You think about the short-term accommodation – this has to be a very good village for athletes. This is their experience of living in a Toronto neighbourhood. But you have to keep an eye on the end user. There are two sets of requirements. For example, in our building code, to have accessible washrooms, you have to be able to set a five-foot diameter circle in the plan. But in this case, because of the Games, they wanted a five-foot square, which is very different – it’s larger because of the corners. That’s a challenge. You need a seamless transition from one use to another.
It’s easy to imagine an athletes’ village becoming student housing – George Brown will have some student housing in the neighbourhood. But when you get into the sites we designed, which are condominiums, you get into another order of transition. The condo is in place, but a living space might be divided in half with a temporary partition to form two bedrooms. And the kitchens won’t be there – the athletes are eating in a dining tent. There are no finishes on the floor. The appliances aren’t there. The end users, many of whom have already bought their units, are expecting their units to be pristine when they walk in. What we’re gearing up for right now is the post-Games transition.
I know the West Don Lands planning has been going on for more than a decade, but what was the time frame for actually getting these buildings designed and built?
Very short. From beginning to end, three years. It’s high-speed city building. Because of the time constraints and the drop-dead deadline, everyone had to make really good decisions right off the bat.
Do you have thoughts about this neighbourhood being the legacy of the Games?
Most of the units are sold. When all the athletes are gone and everything fades into memory, it has to be something. And that something is called the Canary District. So we went from the West Don Lands to the Pan Am Games Athletes’ Village, and it will eventually transition over several months and emerge as the Canary District.
For us, the legacy of the Games is all about creating a sustainable neighbourhood with a mix of uses – not just condos. I don’t think you can make a city with just condos and retail.
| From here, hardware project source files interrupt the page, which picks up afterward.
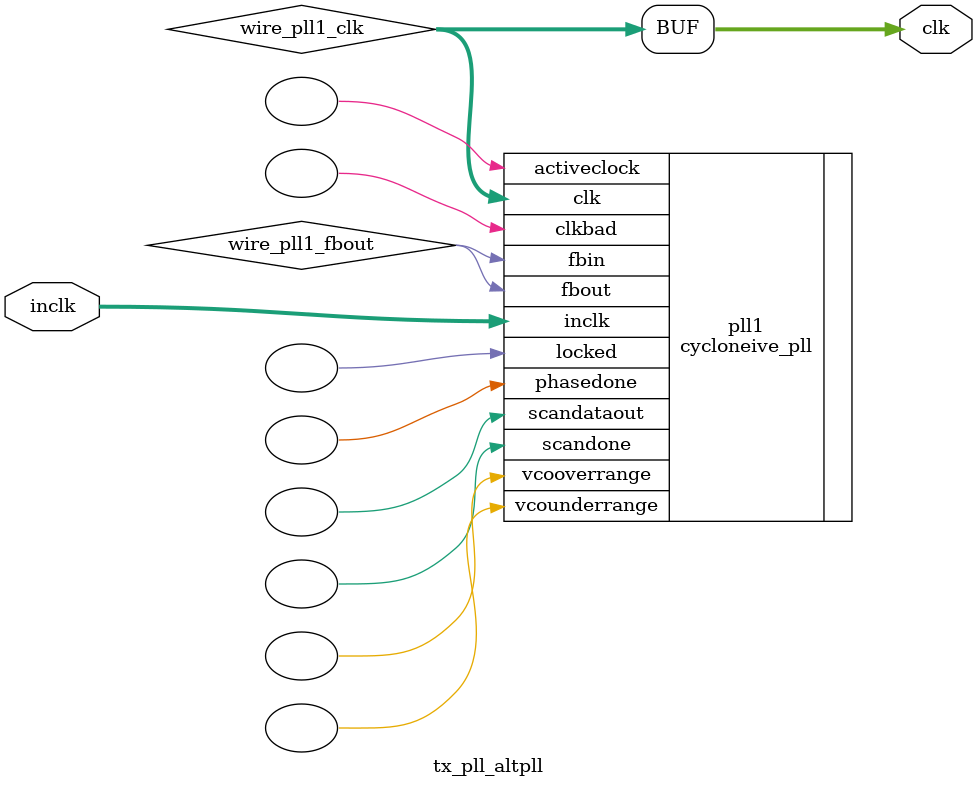
<source format=v>






//synthesis_resources = cycloneive_pll 1 
//synopsys translate_off
`timescale 1 ps / 1 ps
//synopsys translate_on
module  tx_pll_altpll
	( 
	clk,
	inclk) /* synthesis synthesis_clearbox=1 */;
	output   [4:0]  clk;
	input   [1:0]  inclk;
`ifndef ALTERA_RESERVED_QIS
// synopsys translate_off
`endif
	tri0   [1:0]  inclk;
`ifndef ALTERA_RESERVED_QIS
// synopsys translate_on
`endif

	wire  [4:0]   wire_pll1_clk;
	wire  wire_pll1_fbout;

	cycloneive_pll   pll1
	( 
	.activeclock(),
	.clk(wire_pll1_clk),
	.clkbad(),
	.fbin(wire_pll1_fbout),
	.fbout(wire_pll1_fbout),
	.inclk(inclk),
	.locked(),
	.phasedone(),
	.scandataout(),
	.scandone(),
	.vcooverrange(),
	.vcounderrange()
	`ifndef FORMAL_VERIFICATION
	// synopsys translate_off
	`endif
	,
	.areset(1'b0),
	.clkswitch(1'b0),
	.configupdate(1'b0),
	.pfdena(1'b1),
	.phasecounterselect({3{1'b0}}),
	.phasestep(1'b0),
	.phaseupdown(1'b0),
	.scanclk(1'b0),
	.scanclkena(1'b1),
	.scandata(1'b0)
	`ifndef FORMAL_VERIFICATION
	// synopsys translate_on
	`endif
	);
	defparam
		pll1.bandwidth_type = "auto",
		pll1.clk0_divide_by = 2,
		pll1.clk0_duty_cycle = 50,
		pll1.clk0_multiply_by = 5,
		pll1.clk0_phase_shift = "0",
		pll1.compensate_clock = "clk0",
		pll1.inclk0_input_frequency = 16276,
		pll1.operation_mode = "normal",
		pll1.pll_type = "auto",
		pll1.lpm_type = "cycloneive_pll";
	assign
		clk = {wire_pll1_clk[4:0]};
endmodule //tx_pll_altpll
//VALID FILE

</source>
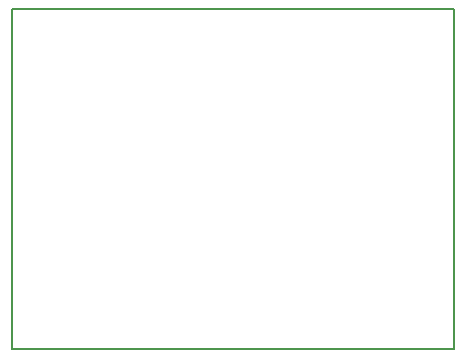
<source format=gto>
G04 Layer_Color=65535*
%FSLAX24Y24*%
%MOIN*%
G70*
G01*
G75*
%ADD10C,0.0079*%
D10*
X19685Y42913D02*
X34409D01*
Y31575D02*
Y42913D01*
X19685Y31575D02*
X34409D01*
X19685D02*
Y42913D01*
M02*

</source>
The Canary District will have social housing, rental units and student housing. And we had a strategy to try to immediately create a sense of neighbourhood and amenity. For example, Front Street is shifted in its alignment to the south, which makes the north sidewalk east of Cherry Street very wide. It’s like a linear plaza that’s landscaped. You don’t see this anywhere else in Toronto. What’s really gratifying is that a lot of the people who bought in are intending to live there, unlike some other areas where foreign investors buy units and rent them out.
How will the Canary District fit into Toronto?
Toronto is in the midst of one of the greatest growth spurts in the history of the city. Therefore, the broad challenge for Toronto and places like the University of Toronto is how to think about the urban future that is upon us. How do you make liveable and sustainable cities at higher densities? How do you make a world that is compact, dense, diverse, and walkable? I think the Canary Distract will be all of that. What’s great about it is that it’s not about high rise towers, though. That’s why a lot of people like it.
At this moment in time, there are so many things going on in Toronto. There’s the whole transformation of Regent Park. Alexandra Park is being changed. We’re working on the Centre for Addiction and Mental Health site. The Queen’s Quay revitalization project just opened.
It’s the challenge of our time to rethink how we live in growing cities like Toronto, and how we can become an exemplar of how to live in the 21st century. The question we have to ask is are we making the world we want?